Somewhere outside of Memphis, we turned to the radio for distraction, and a program began about African music of a particular sort: songs generated by ancestor possession. The singer, in trance, does not write the song but receives it. These are the words of the ancestors, and they must be repeated exactly; to change the song, to improvise, is to betray them. The songs are beautiful and alive, and the program resonates in my imagination on into Memphis. We stop for a street map of the city, and while I drive, Paul, who is fond of maps, searches and studies, turning the unfolded sheet every which way, but he can’t find my old street. We stop again, in a shopping center parking lot, and when I step out into the humid sunstruck atmosphere rippling over the asphalt, I suddenly know I want to be in Memphis, I want Memphis intensely, the heat and smell of it, the pressure of its humid air on my scalp, the scent of its leaves and mulch in my nose, its speech in my ears and on my tongue. And at the same time I am suddenly unsteady on my feet and ready to burst into tears: I have betrayed the ancestors, haven’t I, writing about them, I have done it the wrong way, I have mis-sung their music; I have, with my words, wounded the powerless dead.

Firebird
is a book very much concerned with performance and how experiences of performing lift one out of a self defined by others toward some more joyous, self-generated, more open identity. A series of performances provide structure to the story, and the first of these took place at Peabody Elementary School, in Memphis, when Little Miss Sunbeam, an emblem and spokesperson for the eponymous bread company, appeared at my school to what in memory is a rapt audience of children astonished by her beauty and accomplishment.

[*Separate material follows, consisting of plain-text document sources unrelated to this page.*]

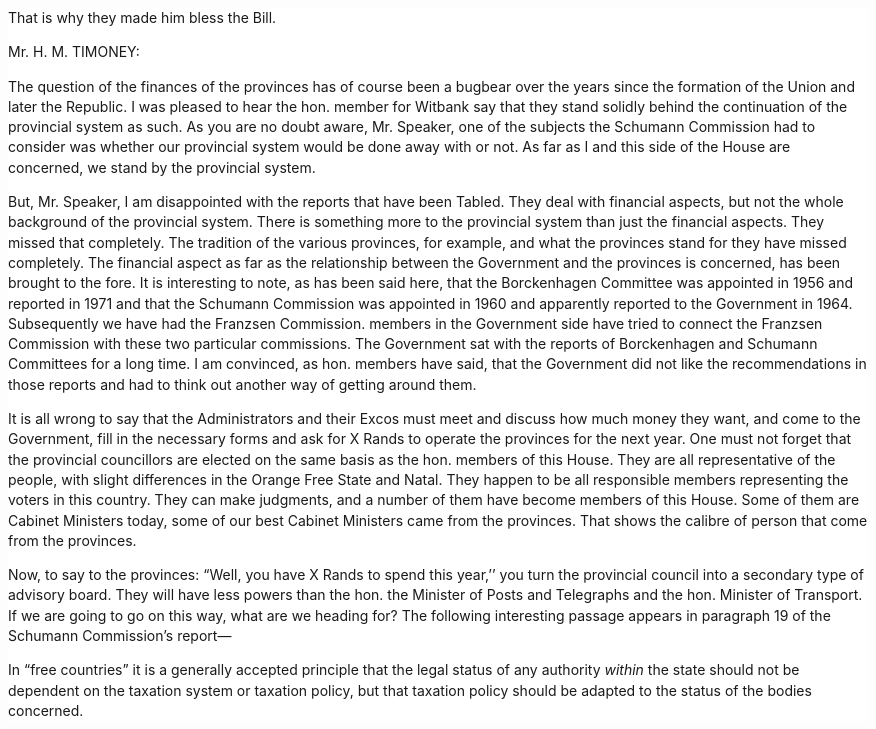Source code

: <p>That is why they made him bless the Bill.</p>

</speech>

<speech by="#timoney">

<from>Mr. <person refersTo="hansard_za">H. M. TIMONEY</person>:</from>

<p>The question of the finances of the provinces has of course been a bugbear over the years since the formation of the Union and later the Republic. I was pleased to hear the hon. member for Witbank say that they stand solidly behind the continuation of the provincial system as such. As you are no doubt aware, Mr. Speaker, one of the subjects the Schumann Commission had to consider was whether our provincial system would be done away with or not. As far as I and this side of the House are concerned, we stand by the provincial system.</p>

<p>But, Mr. Speaker, I am disappointed with the reports that have been Tabled. They deal with financial aspects, but not the whole background of the provincial system. There is something more to the provincial <span class="col_7363-7364" refersTo="page_0815"/>system than just the financial aspects. They missed that completely. The tradition of the various provinces, for example, and what the provinces stand for they have missed completely. The financial aspect as far as the relationship between the Government and the provinces is concerned, has been brought to the fore. It is interesting to note, as has been said here, that the Borckenhagen Committee was appointed in 1956 and reported in 1971 and that the Schumann Commission was appointed in 1960 and apparently reported to the Government in 1964. Subsequently we have had the Franzsen Commission. members in the Government side have tried to connect the Franzsen Commission with these two particular commissions. The Government sat with the reports of Borckenhagen and Schumann Committees for a long time. I am convinced, as hon. members have said, that the Government did not like the recommendations in those reports and had to think out another way of getting around them.</p>

<p>It is all wrong to say that the Administrators and their Excos must meet and discuss how much money they want, and come to the Government, fill in the necessary forms and ask for X Rands to operate the provinces for the next year. One must not forget that the provincial councillors are elected on the same basis as the hon. members of this House. They are all representative of the people, with slight differences in the Orange Free State and Natal. They happen to be all responsible members representing the voters in this country. They can make judgments, and a number of them have become members of this House. Some of them are Cabinet Ministers today, some of our best Cabinet Ministers came from the provinces. That shows the calibre of person that come from the provinces.</p>

<p>Now, to say to the provinces: &#x201C;Well, you have X Rands to spend this year,&#x2019;&#x2019; you turn the provincial council into a secondary type of advisory board. They will have less powers than the hon. the Minister of Posts and Telegraphs and the hon. Minister of Transport. If we are going to go on this way, what are we heading for? The following interesting passage appears in paragraph 19 of the Schumann Commission&#x2019;s report&#x2014;</p>

<block name="quote">In &#x201C;free countries&#x201D; it is a generally accepted principle that the legal status of any authority <i>within</i> the state should not be dependent on the taxation system or taxation policy, but that taxation policy should be adapted to the status of the bodies concerned.</block>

We are scouring the map, focusing on older areas of town. There’s an amusement park I think I might remember, and there’s the Pink Palace, a children’s museum I used to visit with my father, and — there! Peabody School. Evidence of the past, it seems, can actually be found. We leave the suburban shopping center behind and find the neighborhood — which doesn’t in truth seem all that familiar, though it’s interesting and lively: there are old storefronts getting re-made into galleries and cafés, a familiar urban dynamic. We try once more to find Ramses Street, but it’s no luck, nothing seems right, until we turn a corner and there is the school — limestone or some other yellowy stone, a handsome if somewhat self-important-looking building from the first half of the twentieth century, not a school anymore but a community center. We park, walk across the street, up the steps — and it is only there, when I turn around and stand facing the street, that the body remembers: suddenly it is very clear to me; what I need to do to walk home; I know the way, the turns to take, which had been so important forty years ago, my first long independent walk. It’s the strangest sensation, knowing the way on a level that seems to reside beneath thinking — and it leads us down one street (there were big trees there that dripped in the rain), a right turn, another onto — McIlhenny! That was it; the name of our street was never Ramses. I made that up, out of the memory of mummies in the museum, and the word “Memphis,” and the fact that our house had fat, tapering columns like diminutive versions of the pillars at Luxor. I loved archaeology as a child, and I’d have to be an excavator to find any remnant of our old house now — gone, torn down to make way for apartments, but all around it are the bungalows of a neighborhood I recognize. It’s become a black, working-class neighborhood now, which has preserved it, to some degree, since nobody’s had the money to make these houses unrecognizable: same columns and porch swings, same grassy lawns and delicate mimosas and live oaks with their big roots buckling the sidewalks. All vaguely familiar, none of them quite mine, and of course we aren’t quite welcome here, we don’t really make sense, two white guys in a Volvo full of pets — a car my memoir paid for, incidentally — driving around slowly, looking and looking.